Premier volet de la série « Coup de chaud » de La Science, CQFD (France Culture), cet épisode de cinq minutes signé Alexandra Delbot s'attaque à un angle mort des vagues de chaleur : elles ne tuent pas seulement les abeilles, elles abîment durablement leur capacité à se reproduire. Une étude récente montre qu'une canicule subie tôt dans la vie de l'insecte peut compromettre sa fertilité, avec des effets susceptibles de courir sur plusieurs générations.

Le contexte

L'idée que la chaleur stérilise les pollinisateurs n'est plus une intuition. Une étude publiée en 2025 dans la revue Apidologie, relayée par plusieurs médias, a exposé des abeilles solitaires (Osmia cornifrons) à des températures élevées sur de courtes durées, puis mesuré leur santé reproductive. Résultat : une baisse significative du nombre de spermatozoïdes, de leur mobilité et de leur capacité à féconder, rapporte La Relève et la Peste. Le déclin est plus marqué chez les mâles, souligne la RTBF.

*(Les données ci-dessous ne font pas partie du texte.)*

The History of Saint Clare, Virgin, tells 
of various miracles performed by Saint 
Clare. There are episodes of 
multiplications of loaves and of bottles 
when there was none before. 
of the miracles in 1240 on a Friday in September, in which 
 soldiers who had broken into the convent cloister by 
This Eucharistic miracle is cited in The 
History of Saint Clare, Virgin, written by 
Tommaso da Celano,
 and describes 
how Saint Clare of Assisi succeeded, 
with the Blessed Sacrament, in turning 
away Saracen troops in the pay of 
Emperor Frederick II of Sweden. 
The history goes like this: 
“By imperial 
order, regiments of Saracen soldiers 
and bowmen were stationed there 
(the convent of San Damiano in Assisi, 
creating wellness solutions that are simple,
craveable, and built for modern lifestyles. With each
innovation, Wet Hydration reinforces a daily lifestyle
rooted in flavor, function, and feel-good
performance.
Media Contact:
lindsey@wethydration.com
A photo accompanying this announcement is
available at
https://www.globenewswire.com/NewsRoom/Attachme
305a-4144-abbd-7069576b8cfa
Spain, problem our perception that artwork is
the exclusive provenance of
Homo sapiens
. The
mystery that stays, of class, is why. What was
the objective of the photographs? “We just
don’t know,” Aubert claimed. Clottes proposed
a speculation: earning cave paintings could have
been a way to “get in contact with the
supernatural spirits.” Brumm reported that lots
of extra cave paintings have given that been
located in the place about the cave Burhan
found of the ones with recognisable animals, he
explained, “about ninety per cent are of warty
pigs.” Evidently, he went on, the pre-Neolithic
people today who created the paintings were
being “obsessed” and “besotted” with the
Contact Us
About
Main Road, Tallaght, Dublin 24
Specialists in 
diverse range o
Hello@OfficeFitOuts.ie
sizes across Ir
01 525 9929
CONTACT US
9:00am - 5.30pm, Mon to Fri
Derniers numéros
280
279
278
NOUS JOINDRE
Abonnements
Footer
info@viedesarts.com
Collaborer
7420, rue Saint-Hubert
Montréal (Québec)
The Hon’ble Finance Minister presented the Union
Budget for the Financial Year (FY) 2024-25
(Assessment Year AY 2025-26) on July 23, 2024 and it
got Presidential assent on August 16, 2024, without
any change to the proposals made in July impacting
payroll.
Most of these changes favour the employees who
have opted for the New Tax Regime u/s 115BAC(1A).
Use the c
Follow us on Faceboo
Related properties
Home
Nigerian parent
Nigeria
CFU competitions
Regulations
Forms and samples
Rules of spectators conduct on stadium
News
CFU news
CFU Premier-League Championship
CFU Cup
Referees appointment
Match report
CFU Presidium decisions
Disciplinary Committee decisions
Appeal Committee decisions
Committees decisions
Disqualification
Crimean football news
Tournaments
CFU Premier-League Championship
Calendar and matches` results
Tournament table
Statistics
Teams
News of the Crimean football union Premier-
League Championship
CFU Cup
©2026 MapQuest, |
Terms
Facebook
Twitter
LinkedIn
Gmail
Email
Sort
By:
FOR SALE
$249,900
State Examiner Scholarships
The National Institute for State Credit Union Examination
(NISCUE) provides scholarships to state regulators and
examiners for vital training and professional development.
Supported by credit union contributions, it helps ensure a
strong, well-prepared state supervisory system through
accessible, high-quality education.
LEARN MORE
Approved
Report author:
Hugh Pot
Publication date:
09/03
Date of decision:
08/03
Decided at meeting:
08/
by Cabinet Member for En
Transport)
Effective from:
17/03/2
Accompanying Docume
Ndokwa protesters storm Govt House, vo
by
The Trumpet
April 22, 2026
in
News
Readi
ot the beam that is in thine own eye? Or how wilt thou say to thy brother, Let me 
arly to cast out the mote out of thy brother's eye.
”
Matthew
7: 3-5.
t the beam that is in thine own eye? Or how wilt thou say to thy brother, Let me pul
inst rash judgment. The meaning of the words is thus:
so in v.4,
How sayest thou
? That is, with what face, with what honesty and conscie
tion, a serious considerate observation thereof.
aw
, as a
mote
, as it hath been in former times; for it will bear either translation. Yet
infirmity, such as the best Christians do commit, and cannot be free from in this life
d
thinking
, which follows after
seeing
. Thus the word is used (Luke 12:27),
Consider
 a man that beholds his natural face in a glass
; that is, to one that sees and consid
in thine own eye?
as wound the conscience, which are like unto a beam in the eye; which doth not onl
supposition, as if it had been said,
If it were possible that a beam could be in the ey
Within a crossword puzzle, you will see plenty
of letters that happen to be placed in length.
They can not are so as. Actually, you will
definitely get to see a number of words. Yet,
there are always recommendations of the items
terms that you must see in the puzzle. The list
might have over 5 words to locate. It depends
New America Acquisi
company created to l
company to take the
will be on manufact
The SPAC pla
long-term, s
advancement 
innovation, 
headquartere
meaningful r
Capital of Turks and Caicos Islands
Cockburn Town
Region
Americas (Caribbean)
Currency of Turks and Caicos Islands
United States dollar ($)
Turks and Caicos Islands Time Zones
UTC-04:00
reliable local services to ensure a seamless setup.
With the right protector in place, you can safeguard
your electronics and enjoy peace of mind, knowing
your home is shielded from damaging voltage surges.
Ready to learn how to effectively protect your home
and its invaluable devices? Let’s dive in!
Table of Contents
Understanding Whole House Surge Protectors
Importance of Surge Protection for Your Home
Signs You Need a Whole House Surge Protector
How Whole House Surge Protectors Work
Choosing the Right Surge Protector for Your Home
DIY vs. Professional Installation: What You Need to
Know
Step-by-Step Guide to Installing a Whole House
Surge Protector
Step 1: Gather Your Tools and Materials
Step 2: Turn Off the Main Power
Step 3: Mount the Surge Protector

Le timing aggrave tout. Chez l'abeille domestique, la production de spermatozoïdes se joue pendant le développement larvaire et nymphal : un coup de chaud à ce stade laisse une marque qui ne se rattrape pas à l'âge adulte. Et comme la reine ne s'accouple qu'une seule fois, stockant le sperme pour des années, des mâles abîmés signifient des reines mal fécondées et des colonies plus fragiles. Lors du « dôme de chaleur » nord-américain de 2021, près de la moitié des mâles Apis mellifera mouraient après six heures à 42 °C, détaille The Conversation. Le décalage est cruel : une vague de chaleur une année peut faire chuter les effectifs et la pollinisation l'année suivante.

À retenir

Au-delà de la mortalité immédiate, la chaleur attaque la fabrique même du vivant : la fertilité, transmise et différée dans le temps. Un effet discret mais lourd de conséquences pour les cultures qui dépendent des pollinisateurs (pommes, cerises, colza). C'est aussi une illustration concrète de la manière dont le dérèglement climatique se diffuse dans les écosystèmes, à rapprocher des enjeux sociaux et politiques du climat.

Pourquoi écouter : cinq minutes pédagogiques pour comprendre un mécanisme contre-intuitif — survivre à la canicule ne suffit pas — et amorcer une série France Culture sur la chaleur et le vivant.